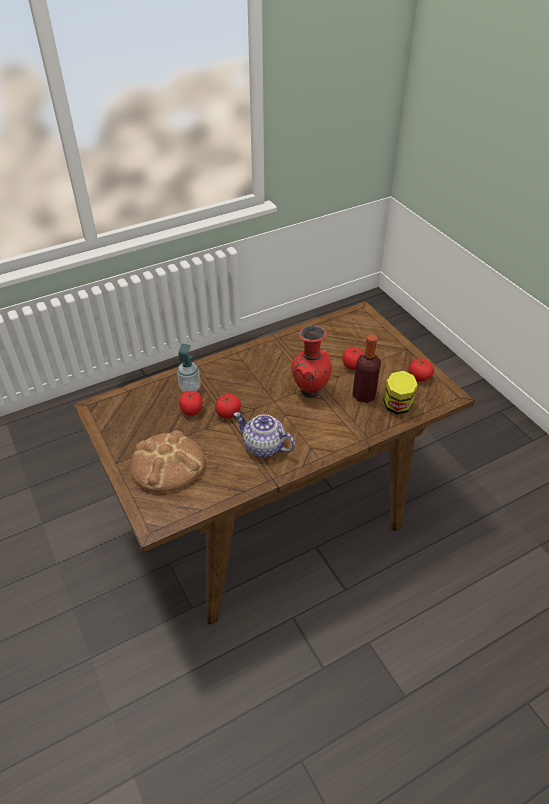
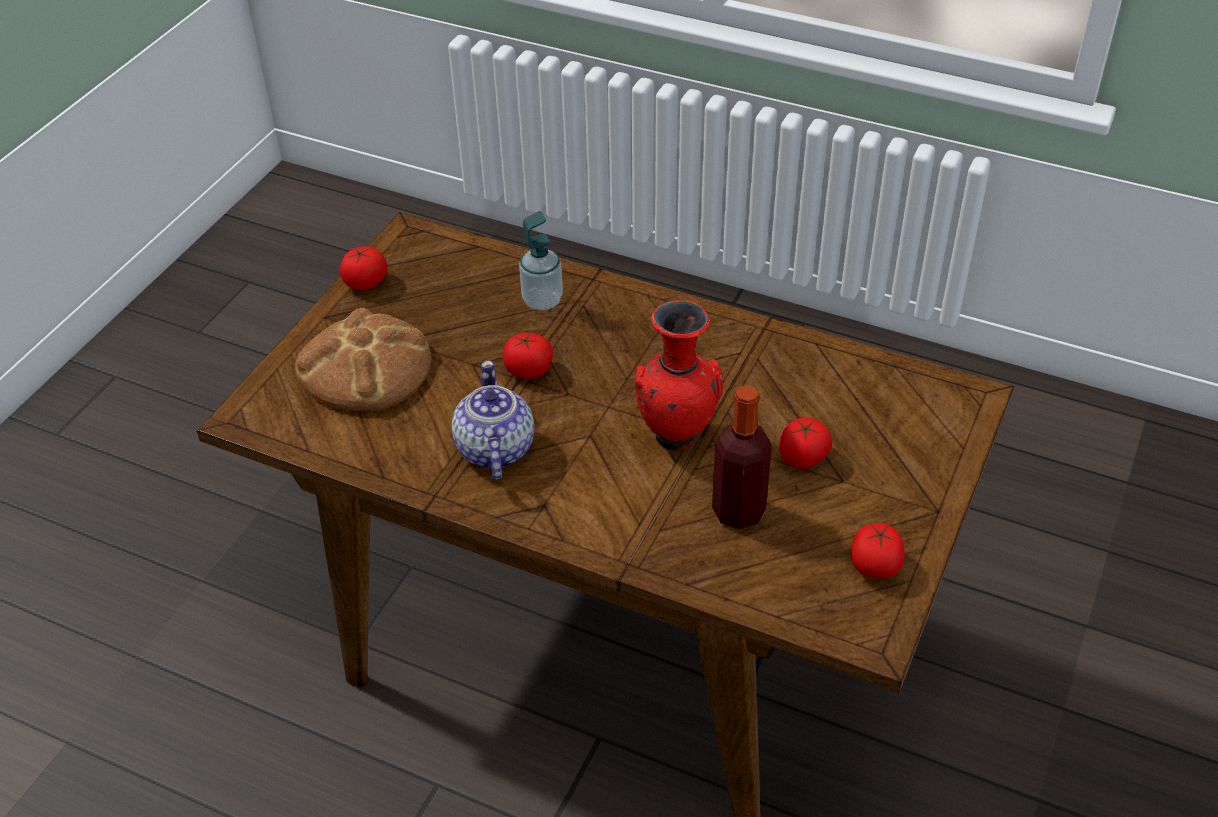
camera: 55 degrees right, 0 degrees up
(191, 410) = (497, 329): tomato -> tomato (366, 283)
(397, 406) = (758, 570): jar -> none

- INSTRUCTIONS TO FOLLOW -
What is needed is the whole listing again, exactly as written, with the images left out.

- OUTPUT FOR THIS EXERCISE -
camera: 55 degrees right, 0 degrees up
(191, 410) = (497, 329): tomato -> tomato (366, 283)
(397, 406) = (758, 570): jar -> none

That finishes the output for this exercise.